The last three have bitten me in the a$$ so many times I cannot even count. Only with respect to #7 I think I said I’m sorry too much. It became my go to response in early relationships…I just assumed it was my fault whatever was happening so the response was automatic. I think baggage and unrealistic expectations are huge ones as well. It took me several years to deal with the bulk of my baggage and I couldn’t really enjoy or truly be myself in a relationship til that was dealt with. My baggage kept me lonely no matter how awesome my relationships were.
I think ‘knowing’ someone is a lifetime process and we go into relationships thinking we ‘know’ someone only to find we know them very little and have based our expectations on a ‘person’ that doesn’t really exist. Then we get pissy that this person isn’t who we’d hoped they were and mostly its because we didn’t give them the flexibility of character to be who they are around us. I have tried to fit into boxes in relationships that weren’t truly me for the sake of the relationship because I wanted that person as my friend or romantic interest. It ALWAYS ends in disaster…that I’ve finally figured out.
How do you fix all this? Hell, I dunno but I know it starts with opening your mouth and making words come out. I’ve said a load of oddities to Tyghe in the 2 and half years we’ve been together! We don’t always agree, our life is not always ‘happy go lucky’ and sometimes were are silent…but eventually we (sometimes awkwardly) try and explain or talk about what’s going on. Knowing the other person is sincere and is just trying to figure things out rather than piss you off helps too.
My view now…I will always make sure people in my life know I love them, adore them, appreciate them, believe they are important, that I think of them in all the ways I can. I’m not perfect at it, I screw it up frequently I’m sure but hopefully those who know me well know I am sincere at least and hopefully that helps.
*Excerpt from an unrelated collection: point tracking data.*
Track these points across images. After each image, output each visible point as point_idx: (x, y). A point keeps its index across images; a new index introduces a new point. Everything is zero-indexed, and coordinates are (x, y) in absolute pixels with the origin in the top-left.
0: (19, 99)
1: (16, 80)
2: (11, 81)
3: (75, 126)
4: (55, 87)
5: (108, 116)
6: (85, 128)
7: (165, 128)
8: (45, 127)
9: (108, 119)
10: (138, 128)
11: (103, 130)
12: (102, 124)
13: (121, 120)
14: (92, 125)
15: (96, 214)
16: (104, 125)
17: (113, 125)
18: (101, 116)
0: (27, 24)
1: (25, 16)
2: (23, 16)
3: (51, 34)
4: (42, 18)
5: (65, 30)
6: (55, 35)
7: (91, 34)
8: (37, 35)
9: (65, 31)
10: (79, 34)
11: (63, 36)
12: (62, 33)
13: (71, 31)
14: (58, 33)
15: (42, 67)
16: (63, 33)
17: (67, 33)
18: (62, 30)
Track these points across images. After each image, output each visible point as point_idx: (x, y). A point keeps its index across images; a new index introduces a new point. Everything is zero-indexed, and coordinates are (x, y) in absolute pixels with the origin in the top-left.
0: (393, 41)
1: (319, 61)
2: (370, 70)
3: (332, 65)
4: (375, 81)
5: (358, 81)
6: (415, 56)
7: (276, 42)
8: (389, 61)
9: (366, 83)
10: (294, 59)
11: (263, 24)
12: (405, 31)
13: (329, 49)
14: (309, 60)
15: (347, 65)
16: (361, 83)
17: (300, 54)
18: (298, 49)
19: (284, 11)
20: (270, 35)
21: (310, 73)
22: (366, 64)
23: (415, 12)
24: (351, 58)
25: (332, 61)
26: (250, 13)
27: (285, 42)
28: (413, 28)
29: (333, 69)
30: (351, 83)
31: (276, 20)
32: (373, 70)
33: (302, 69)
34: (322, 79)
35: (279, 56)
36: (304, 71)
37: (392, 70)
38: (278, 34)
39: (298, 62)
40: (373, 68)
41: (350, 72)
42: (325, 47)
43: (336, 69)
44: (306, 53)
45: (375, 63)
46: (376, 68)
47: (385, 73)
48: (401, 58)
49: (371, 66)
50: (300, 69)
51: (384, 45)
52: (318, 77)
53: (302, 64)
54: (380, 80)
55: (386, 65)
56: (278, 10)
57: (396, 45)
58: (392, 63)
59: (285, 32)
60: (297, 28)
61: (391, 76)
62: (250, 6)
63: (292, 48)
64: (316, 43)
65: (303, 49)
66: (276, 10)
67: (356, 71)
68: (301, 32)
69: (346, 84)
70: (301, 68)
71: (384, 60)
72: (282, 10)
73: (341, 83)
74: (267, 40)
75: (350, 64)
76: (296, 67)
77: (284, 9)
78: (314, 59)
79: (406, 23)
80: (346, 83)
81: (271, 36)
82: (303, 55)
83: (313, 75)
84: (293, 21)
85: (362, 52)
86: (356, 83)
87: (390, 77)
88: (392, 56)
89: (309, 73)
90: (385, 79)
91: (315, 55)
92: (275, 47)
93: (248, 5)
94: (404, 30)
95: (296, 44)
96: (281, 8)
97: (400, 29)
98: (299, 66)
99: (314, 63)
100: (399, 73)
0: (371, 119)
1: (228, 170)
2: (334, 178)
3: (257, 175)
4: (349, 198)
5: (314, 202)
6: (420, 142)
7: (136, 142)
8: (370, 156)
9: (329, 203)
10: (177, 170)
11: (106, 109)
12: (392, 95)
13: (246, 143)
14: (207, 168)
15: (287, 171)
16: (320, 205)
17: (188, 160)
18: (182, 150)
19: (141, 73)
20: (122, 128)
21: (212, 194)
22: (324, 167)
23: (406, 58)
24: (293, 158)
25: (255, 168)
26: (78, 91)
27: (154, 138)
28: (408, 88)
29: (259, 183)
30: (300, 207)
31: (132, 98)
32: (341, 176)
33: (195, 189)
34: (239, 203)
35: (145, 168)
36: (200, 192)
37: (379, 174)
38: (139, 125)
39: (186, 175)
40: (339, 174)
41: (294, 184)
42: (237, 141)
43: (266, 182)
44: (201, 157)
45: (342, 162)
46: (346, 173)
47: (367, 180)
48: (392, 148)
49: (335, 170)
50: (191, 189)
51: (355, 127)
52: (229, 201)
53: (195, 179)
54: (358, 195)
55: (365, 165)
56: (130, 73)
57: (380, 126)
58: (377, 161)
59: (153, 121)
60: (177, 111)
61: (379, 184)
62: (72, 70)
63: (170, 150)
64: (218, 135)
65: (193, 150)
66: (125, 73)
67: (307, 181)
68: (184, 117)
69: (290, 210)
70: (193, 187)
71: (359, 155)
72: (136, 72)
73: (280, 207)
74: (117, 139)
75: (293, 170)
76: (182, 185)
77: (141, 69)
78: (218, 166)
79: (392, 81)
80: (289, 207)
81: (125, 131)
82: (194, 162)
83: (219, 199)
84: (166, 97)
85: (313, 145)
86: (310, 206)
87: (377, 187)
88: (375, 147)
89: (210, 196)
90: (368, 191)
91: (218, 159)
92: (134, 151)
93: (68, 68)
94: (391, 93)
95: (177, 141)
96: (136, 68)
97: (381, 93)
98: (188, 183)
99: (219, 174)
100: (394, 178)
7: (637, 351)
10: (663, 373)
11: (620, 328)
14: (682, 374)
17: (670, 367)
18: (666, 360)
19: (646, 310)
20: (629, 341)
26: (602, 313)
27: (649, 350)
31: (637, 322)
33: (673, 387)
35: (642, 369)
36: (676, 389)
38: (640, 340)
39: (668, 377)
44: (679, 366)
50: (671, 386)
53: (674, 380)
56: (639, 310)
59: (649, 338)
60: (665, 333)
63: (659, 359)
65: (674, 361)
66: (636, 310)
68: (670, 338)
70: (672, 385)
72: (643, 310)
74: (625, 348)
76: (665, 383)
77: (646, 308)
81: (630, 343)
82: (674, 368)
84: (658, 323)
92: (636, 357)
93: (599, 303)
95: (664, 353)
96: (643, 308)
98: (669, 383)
Today is Dec 22nd, Christmas is coming up…y’know peace, love, joy and goodwill to all men? Watch yourself some “Its a wonderful life” and perhaps think of someone who needs to hear that you love them, adore them, appreciate them, simply think of them–perhaps you should let them know.
Relationships…romantic or otherwise are bumpy, sometimes you have to say ouch and sometimes you have to say I’m sorry.